#### [RECORDED INFORMATION]
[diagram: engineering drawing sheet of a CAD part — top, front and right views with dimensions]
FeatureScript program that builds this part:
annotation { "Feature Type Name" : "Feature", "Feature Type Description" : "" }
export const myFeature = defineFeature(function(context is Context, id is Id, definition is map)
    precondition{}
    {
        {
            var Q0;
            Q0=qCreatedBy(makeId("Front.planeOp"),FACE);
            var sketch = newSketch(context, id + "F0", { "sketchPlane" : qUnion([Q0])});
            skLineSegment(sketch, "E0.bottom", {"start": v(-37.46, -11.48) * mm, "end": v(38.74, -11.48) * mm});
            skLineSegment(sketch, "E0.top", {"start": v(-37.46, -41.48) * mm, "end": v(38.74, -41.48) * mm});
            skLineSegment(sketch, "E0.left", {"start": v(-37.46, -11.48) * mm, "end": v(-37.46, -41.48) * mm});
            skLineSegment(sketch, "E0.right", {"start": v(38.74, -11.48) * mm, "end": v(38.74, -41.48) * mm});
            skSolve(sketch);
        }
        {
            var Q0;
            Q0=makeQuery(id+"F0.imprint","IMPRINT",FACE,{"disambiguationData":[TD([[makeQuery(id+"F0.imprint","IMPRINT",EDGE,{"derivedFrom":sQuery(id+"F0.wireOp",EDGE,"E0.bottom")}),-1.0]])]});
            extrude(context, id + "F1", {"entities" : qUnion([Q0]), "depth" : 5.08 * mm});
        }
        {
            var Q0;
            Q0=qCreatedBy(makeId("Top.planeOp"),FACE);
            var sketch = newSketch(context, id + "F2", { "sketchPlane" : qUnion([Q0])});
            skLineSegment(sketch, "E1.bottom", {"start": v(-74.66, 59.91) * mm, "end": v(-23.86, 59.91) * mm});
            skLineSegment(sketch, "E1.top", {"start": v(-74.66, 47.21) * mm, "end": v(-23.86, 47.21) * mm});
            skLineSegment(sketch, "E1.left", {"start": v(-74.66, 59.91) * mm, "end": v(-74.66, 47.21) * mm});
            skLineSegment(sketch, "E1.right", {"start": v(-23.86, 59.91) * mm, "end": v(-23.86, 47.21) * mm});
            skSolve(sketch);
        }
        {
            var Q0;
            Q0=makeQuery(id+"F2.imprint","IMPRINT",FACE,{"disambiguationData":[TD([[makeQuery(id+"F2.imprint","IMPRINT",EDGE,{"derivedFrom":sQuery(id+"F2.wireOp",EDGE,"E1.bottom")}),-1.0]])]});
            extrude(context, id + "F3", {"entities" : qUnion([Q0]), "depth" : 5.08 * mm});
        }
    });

#### [TASK BRIEF]
Return every line from the items above that contains the string "left", matching case exactly.

#### [SOLUTION TO THE EXERCISE]
            skLineSegment(sketch, "E0.left", {"start": v(-37.46, -11.48) * mm, "end": v(-37.46, -41.48) * mm});
            skLineSegment(sketch, "E1.left", {"start": v(-74.66, 59.91) * mm, "end": v(-74.66, 47.21) * mm});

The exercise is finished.